Search code examples
ibm-cloudibm-watsonnl-classifier

Watson Natural Language Classifier - using a scale for classes


When using Watson's NLC API, can a scale be used for the classes? For example, a 1-5 rating or a Yes/No/Maybe classification?

My training data consists of a list of news headlines. For each, I have a "class" of not interesting, somewhat interesting, and very interesting. I want to predict whether it's a headline that would be interesting to the reader based on what they found interesting in the past. Because it feels like more of a regression model that's predicting a number between 1 and 3, I wonder if the classifier would work correctly for this application. Thoughts?


Solution

  • Yes, you can use a 1-5 rating (using 5 categories) and if it will work or not, it's hard to tell, because it depends on your data :-)

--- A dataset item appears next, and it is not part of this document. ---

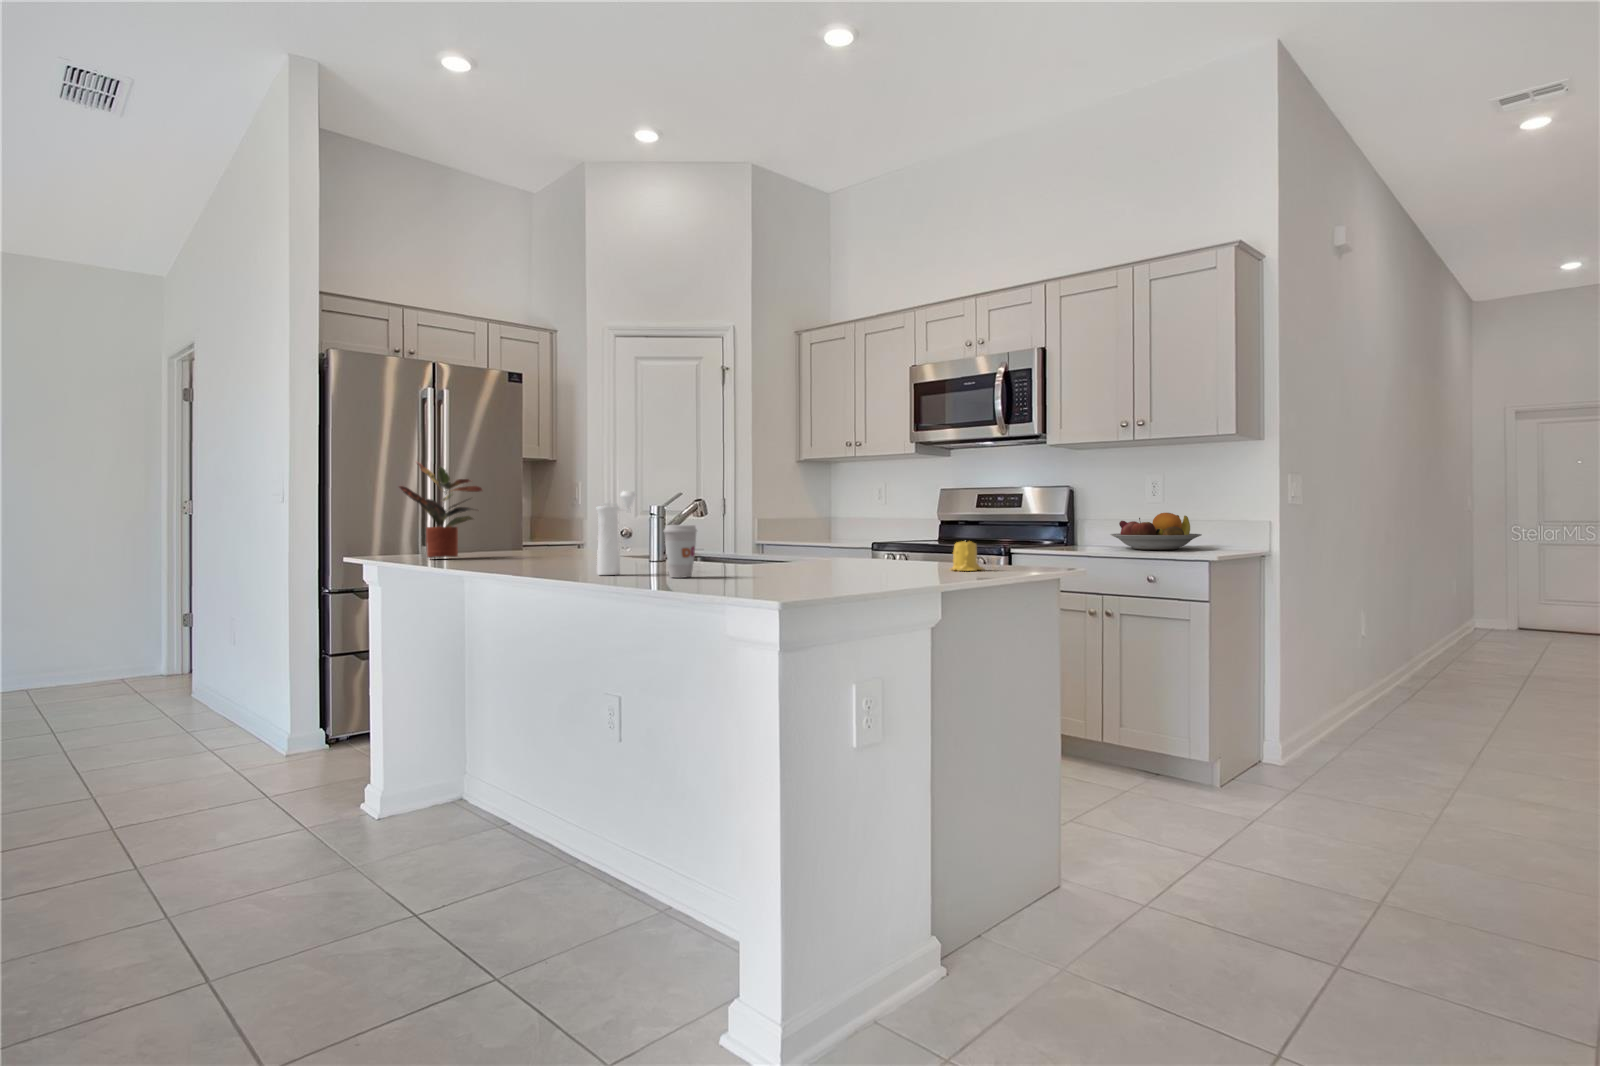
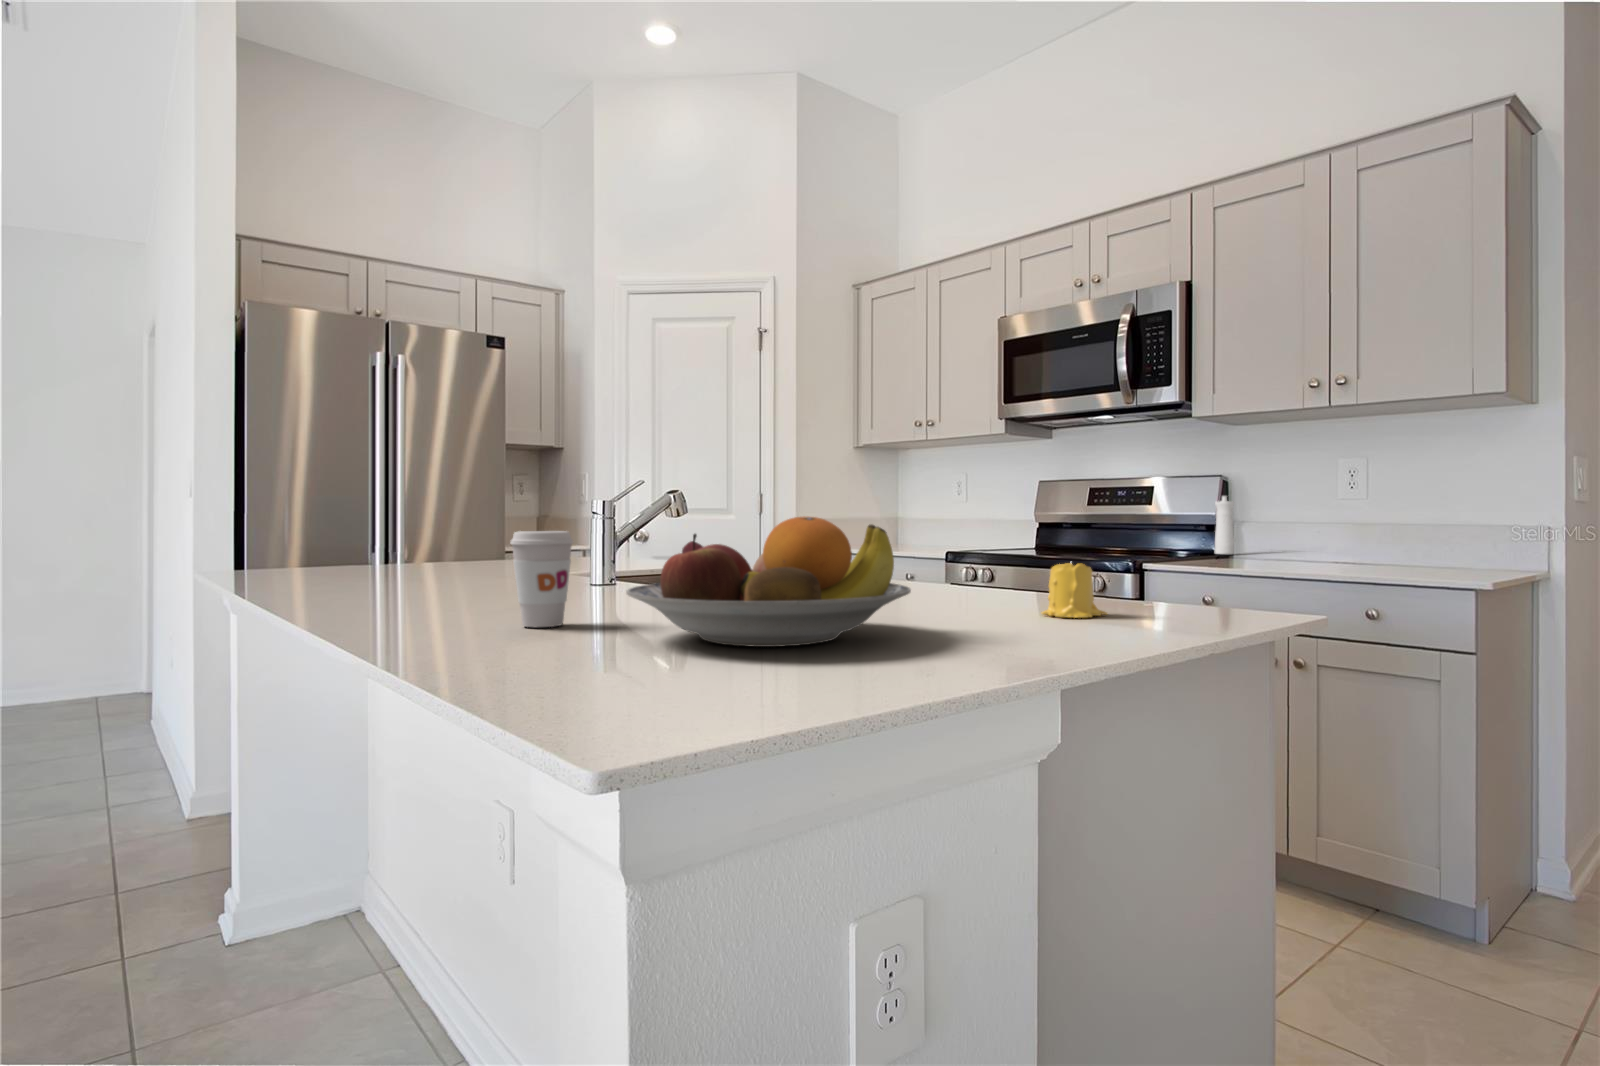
potted plant: present [399,463,482,559] -> none [258,438,384,574]
pepper mill: present [597,491,636,575] -> present [1215,496,1234,554]
fruit bowl: present [1111,513,1202,550] -> present [626,517,911,647]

    But it's a completely valid approach.

    What NLC will do behind the scenes is to extract meanings from each text sample, calculating some semantic distance using an internal wikipedia -based ontology, and it will try to create a classifier based on the concepts of each sample text.

    So, using 5 categories will work if, in your text examples, there are intrinsic semantic differences between each cluster, so the classifier can correctly gather what is related and put apart what is different.

    The same logic was used here, in this recipe , using Watson Image classifier instead of NLC, but the logic is the same.